Wenn wir uns in die Augen schauen, nehmen wir Kontakt auf. Vermeiden wir den Blickkontakt, senden wir oft unbewusst eine andere Botschaft:

  • „Ich bin noch nicht fertig mit Reden."
  • „Ich denke noch nach."

Wenn wir selbst sprechen, lassen wir den Blick häufig schweifen. Das ist ganz normal: Wir suchen nach Worten, erinnern uns oder sortieren unsere Gedanken. Dieses Wegsehen signalisiert hier kein Desinteresse, sondern Denkprozesse.

Besonders beim Überzeugen ist der Blick entscheidend. Wer sein Gegenüber erreichen möchte, sollte ihm unbedingt ins Gesicht schauen. Ohne Blickkontakt verpufft selbst das beste Argument.

Wichtig dabei: Nicht starren! Permanentes, intensives Anstarren erzeugt schnell Unbehagen und wirkt bedrohlich oder unangenehm.

Wohin schauen beim Vortrag vor Publikum?

Bei einer Präsentation oder einem Auftritt auf der Bühne sollte der Blick nicht ziellos umherwandern. Stattdessen hilft ein klares Bild:

Stell dir vor, deine Augen sind zwei Scheinwerfer, die den Saal ausleuchten.

Dazu unterteile ich das Publikum gedanklich in mehrere Gruppen.
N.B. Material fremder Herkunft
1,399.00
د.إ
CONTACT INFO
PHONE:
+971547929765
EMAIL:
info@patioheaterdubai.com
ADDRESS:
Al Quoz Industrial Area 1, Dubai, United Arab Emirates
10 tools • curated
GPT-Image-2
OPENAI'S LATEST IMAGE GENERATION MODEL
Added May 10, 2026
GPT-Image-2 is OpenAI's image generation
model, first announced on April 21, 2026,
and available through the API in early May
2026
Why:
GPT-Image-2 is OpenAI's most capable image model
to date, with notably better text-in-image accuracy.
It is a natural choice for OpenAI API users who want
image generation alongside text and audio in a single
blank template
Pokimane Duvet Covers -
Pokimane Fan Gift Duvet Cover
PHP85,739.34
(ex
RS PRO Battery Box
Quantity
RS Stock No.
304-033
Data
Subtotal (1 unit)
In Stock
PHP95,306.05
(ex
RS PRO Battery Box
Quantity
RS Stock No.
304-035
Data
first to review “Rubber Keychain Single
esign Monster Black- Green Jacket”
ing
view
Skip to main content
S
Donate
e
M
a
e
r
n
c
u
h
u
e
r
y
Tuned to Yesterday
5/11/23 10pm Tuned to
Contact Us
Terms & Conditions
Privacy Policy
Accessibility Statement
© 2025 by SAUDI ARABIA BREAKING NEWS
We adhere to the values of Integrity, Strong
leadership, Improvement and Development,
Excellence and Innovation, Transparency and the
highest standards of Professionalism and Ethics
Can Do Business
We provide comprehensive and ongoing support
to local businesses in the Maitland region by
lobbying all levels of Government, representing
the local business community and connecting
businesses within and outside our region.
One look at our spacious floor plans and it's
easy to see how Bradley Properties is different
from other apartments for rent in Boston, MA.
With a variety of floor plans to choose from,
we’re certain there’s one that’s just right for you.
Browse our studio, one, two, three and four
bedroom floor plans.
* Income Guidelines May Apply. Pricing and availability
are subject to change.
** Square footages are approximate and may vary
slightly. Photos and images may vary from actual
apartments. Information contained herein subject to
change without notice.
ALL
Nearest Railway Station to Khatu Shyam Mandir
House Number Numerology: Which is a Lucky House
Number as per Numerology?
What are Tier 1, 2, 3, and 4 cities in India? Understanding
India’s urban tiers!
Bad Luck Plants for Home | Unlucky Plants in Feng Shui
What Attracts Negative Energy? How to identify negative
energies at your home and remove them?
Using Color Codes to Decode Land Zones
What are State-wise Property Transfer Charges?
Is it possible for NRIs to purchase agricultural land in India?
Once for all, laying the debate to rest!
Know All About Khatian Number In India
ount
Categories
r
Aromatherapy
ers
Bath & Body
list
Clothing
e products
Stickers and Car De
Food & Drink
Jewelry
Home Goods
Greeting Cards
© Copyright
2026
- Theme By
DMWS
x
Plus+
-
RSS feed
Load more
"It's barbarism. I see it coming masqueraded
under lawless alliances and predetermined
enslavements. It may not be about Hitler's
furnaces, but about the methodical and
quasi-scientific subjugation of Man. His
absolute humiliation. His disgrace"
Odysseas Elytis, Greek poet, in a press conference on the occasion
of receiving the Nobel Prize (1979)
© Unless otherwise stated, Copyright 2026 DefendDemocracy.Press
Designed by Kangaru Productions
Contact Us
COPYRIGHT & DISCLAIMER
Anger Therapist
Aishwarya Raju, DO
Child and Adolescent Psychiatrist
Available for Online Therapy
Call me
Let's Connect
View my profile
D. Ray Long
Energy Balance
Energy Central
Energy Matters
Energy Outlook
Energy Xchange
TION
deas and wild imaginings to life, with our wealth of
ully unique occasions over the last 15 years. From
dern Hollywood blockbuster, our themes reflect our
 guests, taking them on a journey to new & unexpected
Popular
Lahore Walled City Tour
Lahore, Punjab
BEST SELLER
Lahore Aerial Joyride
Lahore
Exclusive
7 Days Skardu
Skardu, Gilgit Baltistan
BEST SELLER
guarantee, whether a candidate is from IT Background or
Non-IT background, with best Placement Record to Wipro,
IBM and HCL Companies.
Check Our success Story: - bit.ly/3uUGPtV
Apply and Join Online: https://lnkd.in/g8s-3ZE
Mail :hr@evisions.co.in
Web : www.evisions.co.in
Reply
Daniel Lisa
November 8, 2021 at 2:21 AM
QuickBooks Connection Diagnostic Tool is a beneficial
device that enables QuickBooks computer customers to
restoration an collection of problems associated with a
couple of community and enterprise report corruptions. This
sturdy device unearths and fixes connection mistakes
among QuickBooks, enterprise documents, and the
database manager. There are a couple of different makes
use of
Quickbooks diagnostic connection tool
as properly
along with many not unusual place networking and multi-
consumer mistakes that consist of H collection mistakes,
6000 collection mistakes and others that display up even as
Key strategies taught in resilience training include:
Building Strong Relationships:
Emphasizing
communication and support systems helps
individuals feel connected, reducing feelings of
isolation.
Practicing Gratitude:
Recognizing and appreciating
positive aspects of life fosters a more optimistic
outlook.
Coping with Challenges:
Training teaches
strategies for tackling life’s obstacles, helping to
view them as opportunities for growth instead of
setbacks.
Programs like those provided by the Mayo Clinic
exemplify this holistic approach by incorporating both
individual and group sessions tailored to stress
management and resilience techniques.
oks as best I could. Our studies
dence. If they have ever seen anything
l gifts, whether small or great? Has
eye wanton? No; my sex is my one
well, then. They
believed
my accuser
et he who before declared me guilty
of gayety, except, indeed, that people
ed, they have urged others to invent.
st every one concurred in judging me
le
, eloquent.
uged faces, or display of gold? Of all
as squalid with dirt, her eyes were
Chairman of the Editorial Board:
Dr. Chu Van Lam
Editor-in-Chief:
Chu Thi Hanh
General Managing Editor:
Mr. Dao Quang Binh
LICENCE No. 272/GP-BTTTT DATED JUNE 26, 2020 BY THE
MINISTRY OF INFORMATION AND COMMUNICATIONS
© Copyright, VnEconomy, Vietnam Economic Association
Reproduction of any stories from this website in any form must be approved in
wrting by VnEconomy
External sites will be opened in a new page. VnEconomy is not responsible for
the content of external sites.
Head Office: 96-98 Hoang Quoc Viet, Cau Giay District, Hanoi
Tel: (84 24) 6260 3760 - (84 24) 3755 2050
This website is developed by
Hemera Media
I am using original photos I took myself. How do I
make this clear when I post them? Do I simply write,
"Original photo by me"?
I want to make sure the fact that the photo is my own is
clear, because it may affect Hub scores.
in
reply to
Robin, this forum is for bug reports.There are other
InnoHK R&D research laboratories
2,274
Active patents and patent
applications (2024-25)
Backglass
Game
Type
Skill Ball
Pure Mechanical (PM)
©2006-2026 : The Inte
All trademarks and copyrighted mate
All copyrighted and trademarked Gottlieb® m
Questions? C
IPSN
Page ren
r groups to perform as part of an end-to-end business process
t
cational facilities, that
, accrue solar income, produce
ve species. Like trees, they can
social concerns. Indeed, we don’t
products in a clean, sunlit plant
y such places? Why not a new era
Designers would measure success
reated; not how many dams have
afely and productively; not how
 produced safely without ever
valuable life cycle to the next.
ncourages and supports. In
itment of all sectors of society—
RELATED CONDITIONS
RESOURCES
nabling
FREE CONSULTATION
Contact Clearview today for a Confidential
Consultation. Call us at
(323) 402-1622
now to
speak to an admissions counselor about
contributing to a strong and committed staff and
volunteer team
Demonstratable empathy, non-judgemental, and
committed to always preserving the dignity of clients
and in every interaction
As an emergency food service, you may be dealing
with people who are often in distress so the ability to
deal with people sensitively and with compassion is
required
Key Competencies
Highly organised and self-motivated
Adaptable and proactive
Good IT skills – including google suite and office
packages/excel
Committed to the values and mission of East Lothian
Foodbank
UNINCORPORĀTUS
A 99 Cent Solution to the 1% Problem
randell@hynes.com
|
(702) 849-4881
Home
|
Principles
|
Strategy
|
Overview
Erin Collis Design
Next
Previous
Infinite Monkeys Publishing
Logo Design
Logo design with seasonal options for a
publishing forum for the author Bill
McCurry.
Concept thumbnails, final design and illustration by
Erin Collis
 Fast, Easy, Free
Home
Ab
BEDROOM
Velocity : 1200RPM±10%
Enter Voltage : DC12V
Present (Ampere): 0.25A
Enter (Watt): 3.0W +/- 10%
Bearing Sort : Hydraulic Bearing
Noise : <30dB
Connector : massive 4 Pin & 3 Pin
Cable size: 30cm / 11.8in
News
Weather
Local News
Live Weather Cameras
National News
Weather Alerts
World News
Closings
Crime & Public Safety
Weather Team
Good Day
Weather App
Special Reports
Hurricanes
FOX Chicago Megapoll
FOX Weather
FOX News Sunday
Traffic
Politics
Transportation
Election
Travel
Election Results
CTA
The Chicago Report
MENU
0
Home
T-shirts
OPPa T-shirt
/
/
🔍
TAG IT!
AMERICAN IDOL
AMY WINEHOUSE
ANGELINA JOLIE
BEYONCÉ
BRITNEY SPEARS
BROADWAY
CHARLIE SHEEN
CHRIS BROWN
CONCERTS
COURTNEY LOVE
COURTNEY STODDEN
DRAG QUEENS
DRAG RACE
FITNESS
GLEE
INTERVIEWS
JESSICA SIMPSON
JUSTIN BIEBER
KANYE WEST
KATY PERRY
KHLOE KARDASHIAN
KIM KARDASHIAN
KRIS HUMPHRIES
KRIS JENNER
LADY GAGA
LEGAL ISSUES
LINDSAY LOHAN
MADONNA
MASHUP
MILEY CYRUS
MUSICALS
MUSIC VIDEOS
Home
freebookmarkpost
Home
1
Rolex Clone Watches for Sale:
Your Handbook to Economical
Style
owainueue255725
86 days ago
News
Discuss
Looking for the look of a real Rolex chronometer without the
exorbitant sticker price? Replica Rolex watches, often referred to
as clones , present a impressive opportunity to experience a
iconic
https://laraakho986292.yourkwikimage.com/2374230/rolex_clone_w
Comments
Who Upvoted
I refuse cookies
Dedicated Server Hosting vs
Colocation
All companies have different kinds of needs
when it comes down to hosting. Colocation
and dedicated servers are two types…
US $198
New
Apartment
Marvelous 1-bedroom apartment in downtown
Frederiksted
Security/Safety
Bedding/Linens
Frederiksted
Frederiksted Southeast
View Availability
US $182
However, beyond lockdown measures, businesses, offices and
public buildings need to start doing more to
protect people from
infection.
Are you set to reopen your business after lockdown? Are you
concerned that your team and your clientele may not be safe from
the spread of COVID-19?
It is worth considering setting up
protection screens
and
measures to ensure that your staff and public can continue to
Diese spreche ich nacheinander regelmäßig mit meinem Blick an, „leuchte" sie sozusagen aus und spanne imaginäre Fäden selbst in die hintersten Ecken. So entsteht für die Zuhörer das Gefühl von persönlichem Kontakt – selbst in einem großen Raum. Niemand fühlt sich übersehen, und ich wirke präsent und souverän.

Wie viel Blickkontakt ist im Gespräch normal?

In Einzelgesprächen gilt: Orientiere dich an deinem Gegenüber.

Wirkt dein Gesprächspartner entspannt und offen im Blickkontakt? Dann kannst du die Blickdauer ruhig verlängern. Wirkt er eher gehemmt oder unsicher, ist ein kürzerer Blickkontakt angenehmer.

Als grober Richtwert gelten etwa 5–6 Sekunden – je nach Situation und Beziehung.

Blickkontakt ist nicht überall gleich zu bewerten. Jede Kultur hat eigene Regeln dafür entwickelt: In der westlichen Welt gilt direkter Blickkontakt meist als höflich, offen und aufmerksam. In vielen asiatischen Kulturen kann derselbe Blick jedoch schnell als respektlos oder übergriffig empfunden werden.

Deshalb ist es wichtig, kulturelle Hintergründe mitzudenken – besonders in internationalen Kontexten.

Tipp: Der Blick zwischen die Augen

Eine besonders intensive Technik ist der Blick zwischen die Augen des Gegenübers. Er wird oft als präsent, harmonisch und vertrauensvoll wahrgenommen, ohne zu aufdringlich zu wirken.

Diese Methode sollte bewusst und dosiert eingesetzt werden – denn sie kann durchaus sehr wirkungsvoll sein.

Ein weiterer kleiner Trick, um den eigenen Worten mehr Nachdruck zu verleihen: Halte den Blickkontakt zwei Sekunden, bevor du sprichst, und zwei Sekunden, nachdem du gesprochen hast. Das intensiviert das Gesagte (vor allem bei den eigenen Kindern sehr hilfreich).

Übung: Blickkontakt trainieren

Wer seine Blickdauer erhöhen und das anfängliche Unbehagen abbauen möchte, kann eine einfache Übung machen:

  1. Einen Partner suchen
  2. Sich gegenüber setzen
  3. 2–3 Minuten lang still in die Augen schauen

Am Anfang fühlt sich das oft ungewohnt an – genau deshalb ist es so effektiv. Mit der Zeit entstehen Ruhe, Präsenz und ein ganz neues Gefühl von Verbindung.


Der Blick führt, verbindet und verrät mehr, als uns oft bewusst ist. Wer ihn gezielt einsetzt, wirkt präsenter, selbstsicherer und authentischer – auf der Bühne, im Gespräch und im Alltag.